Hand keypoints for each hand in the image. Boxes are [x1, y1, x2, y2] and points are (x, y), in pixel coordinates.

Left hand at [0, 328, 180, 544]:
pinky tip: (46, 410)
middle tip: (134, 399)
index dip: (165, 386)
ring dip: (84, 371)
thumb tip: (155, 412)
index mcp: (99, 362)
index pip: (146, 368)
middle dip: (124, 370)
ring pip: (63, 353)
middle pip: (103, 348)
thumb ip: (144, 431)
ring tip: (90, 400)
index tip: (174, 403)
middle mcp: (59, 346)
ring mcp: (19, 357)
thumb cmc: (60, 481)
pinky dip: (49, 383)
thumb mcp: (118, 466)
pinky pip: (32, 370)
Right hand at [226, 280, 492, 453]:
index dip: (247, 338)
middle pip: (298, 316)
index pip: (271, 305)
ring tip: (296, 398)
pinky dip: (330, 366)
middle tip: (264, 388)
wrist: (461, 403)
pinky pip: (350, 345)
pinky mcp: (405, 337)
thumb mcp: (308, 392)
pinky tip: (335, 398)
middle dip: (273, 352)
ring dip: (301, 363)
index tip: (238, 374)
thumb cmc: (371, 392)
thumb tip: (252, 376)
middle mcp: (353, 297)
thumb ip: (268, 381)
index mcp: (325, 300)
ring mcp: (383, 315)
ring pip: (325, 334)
* * * * * * *
Exercise: Reproduce the line containing "middle dip: (124, 370)" and every line after it. Stop at the last line of the records, and add nothing.

Output of the task:
middle dip: (124, 370)
ring pip: (63, 353)
middle pip: (103, 348)
thumb ip: (144, 431)
ring tip: (90, 400)
index tip: (174, 403)
middle mcp: (59, 346)
ring mcp: (19, 357)
thumb cmc: (60, 481)
pinky dip: (49, 383)
thumb mcp: (118, 466)
pinky pip: (32, 370)
Right hand at [226, 280, 492, 453]:
index dip: (247, 338)
middle pip: (298, 316)
index pip: (271, 305)
ring tip: (296, 398)
pinky dip: (330, 366)
middle tip: (264, 388)
wrist: (461, 403)
pinky pip: (350, 345)
pinky mcp: (405, 337)
thumb mcp: (308, 392)
pinky tip: (335, 398)
middle dip: (273, 352)
ring dip: (301, 363)
index tip: (238, 374)
thumb cmc: (371, 392)
thumb tip: (252, 376)
middle mcp: (353, 297)
thumb ip: (268, 381)
index mcp: (325, 300)
ring mcp: (383, 315)
ring pip: (325, 334)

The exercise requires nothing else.